Giovanni, il Battista, dono di Dio
«Giovanni è il suo nome».
(Lc 1,63)
(Lc 1,63)
Per
Elisabetta si compì il tempo e diede alla luce un figlio. I figli vengono alla
luce come compimento di un progetto, vengono da Dio. Caduti da una stella
nelle braccia della madre, portano con sé scintille d'infinito: gioia ( e i
vicini si rallegravano con la madre) e parola di Dio. Non nascono per caso,
ma per profezia. Nel loro vecchio cuore i genitori sentono che il piccolo
appartiene ad una storia più grande, che i figli non sono nostri:
appartengono a Dio, a se stessi, alla loro vocazione, al mondo. Il genitore è
solo l'arco che scocca la freccia, per farla volare lontano. Il passaggio tra
i due testamenti è un tempo di silenzio: la parola, tolta al tempio e al
sacerdozio, si sta intessendo nel ventre di due madri. Dio traccia la sua
storia sul calendario della vita, e non nel confine stretto delle
istituzioni.
Un rivoluzionario rovesciamento delle parti, il sacerdote tace
ed è la donna a prendere la parola: si chiamerà Giovanni, che in ebraico
significa: dono di Dio. Elisabetta ha capito che la vita, l'amore che sente
fremere dentro di sé, sono un pezzetto di Dio.
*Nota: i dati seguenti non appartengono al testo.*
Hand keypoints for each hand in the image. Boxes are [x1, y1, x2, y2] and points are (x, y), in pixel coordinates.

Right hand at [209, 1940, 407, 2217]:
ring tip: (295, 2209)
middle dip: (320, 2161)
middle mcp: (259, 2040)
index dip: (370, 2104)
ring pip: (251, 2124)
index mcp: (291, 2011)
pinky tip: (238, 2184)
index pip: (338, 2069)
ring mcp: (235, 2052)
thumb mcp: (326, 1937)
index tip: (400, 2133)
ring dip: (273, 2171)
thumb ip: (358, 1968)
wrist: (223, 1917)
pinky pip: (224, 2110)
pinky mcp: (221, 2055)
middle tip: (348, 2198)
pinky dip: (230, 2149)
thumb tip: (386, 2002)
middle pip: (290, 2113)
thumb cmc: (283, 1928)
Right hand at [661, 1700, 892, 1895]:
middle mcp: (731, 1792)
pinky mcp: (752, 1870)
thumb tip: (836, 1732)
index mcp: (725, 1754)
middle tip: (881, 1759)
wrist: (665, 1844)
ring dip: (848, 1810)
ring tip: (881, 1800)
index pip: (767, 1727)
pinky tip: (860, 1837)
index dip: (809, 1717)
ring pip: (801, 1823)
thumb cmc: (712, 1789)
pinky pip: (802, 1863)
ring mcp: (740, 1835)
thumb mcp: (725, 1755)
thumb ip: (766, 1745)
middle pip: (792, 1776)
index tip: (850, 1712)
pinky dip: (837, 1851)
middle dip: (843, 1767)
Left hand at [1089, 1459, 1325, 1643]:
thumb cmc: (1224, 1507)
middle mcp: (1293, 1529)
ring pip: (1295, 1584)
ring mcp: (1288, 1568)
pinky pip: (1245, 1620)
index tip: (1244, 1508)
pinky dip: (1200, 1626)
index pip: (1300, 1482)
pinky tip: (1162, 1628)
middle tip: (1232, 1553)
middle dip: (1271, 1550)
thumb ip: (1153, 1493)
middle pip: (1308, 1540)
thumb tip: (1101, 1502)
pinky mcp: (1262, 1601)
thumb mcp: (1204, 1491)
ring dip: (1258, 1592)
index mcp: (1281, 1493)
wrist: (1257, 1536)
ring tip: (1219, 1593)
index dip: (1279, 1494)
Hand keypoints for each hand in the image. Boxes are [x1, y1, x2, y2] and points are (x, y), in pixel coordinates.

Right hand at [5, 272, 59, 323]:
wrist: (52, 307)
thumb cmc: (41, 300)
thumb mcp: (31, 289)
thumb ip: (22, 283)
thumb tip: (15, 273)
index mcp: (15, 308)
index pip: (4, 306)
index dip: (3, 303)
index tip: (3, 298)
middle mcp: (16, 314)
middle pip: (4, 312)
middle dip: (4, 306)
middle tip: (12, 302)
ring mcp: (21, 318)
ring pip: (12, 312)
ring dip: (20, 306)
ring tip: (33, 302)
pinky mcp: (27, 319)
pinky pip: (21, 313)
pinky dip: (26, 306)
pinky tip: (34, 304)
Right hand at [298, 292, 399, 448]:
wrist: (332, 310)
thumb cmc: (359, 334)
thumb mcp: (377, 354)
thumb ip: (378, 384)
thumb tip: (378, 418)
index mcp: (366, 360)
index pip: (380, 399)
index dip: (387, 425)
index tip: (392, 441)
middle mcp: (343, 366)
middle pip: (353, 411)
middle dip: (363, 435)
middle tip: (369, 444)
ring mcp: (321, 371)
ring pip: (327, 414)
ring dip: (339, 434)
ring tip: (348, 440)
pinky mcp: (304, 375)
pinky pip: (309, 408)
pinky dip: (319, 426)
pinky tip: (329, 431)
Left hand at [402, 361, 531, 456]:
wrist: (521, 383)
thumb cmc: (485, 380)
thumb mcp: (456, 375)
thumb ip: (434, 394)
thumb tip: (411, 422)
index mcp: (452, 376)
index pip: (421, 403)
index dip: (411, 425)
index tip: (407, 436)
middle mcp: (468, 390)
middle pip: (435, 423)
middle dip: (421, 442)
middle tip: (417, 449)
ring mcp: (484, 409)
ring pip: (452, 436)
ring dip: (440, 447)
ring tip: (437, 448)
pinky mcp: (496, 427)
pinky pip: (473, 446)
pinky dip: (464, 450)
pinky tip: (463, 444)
Che l'identità del suo bambino
è di essere dono. E questa è anche l'identità profonda di noi tutti: il nome di
ogni bambino è «dono perfetto».
Stava la parola murata dentro, fino a quando
la donna fu madre e la casa, casa di profeti.
Zaccaria era rimasto muto
perché non aveva creduto all'annuncio dell'angelo. Ha chiuso l'orecchio del
cuore e da allora ha perso la parola. Non ha ascoltato, e ora non ha più niente
da dire. Indicazione che mi fa pensoso: quando noi credenti, noi preti,
smarriamo il riferimento alla Parola di Dio e alla vita, diventiamo afoni,
insignificanti, non mandiamo più nessun messaggio a nessuno. Eppure il
dubitare del vecchio sacerdote non ferma l'azione di Dio. Qualcosa di grande e
di consolante: i miei difetti, la mia poca fede non arrestano il fiume di Dio.
Zaccaria
incide il nome del figlio: «Dono-di-Dio», e subito riprende a fiorire la
parola e benediceva Dio. Benedire subito, dire-bene come il Creatore
all'origine (crescete e moltiplicatevi): la benedizione è una energia di
vita, una forza di crescita e di nascita che scende dall'alto, ci raggiunge, ci
avvolge, e ci fa vivere la vita come un debito d'amore che si estingue solo
ridonando vita.
Che sarà mai questo bambino? Grande domanda da ripetere,
con venerazione, davanti al mistero di ogni culla. Cosa sarà, oltre ad essere
dono che viene dall'alto? Cosa porterà al mondo? Un dono unico e irriducibile:
lo spazio della sua gioia; e la profezia di una parola unica che Dio ha
pronunciato e che non ripeterà mai più (Vannucci). Sarà «voce», proprio come il Battista, la Parola sarà un Altro.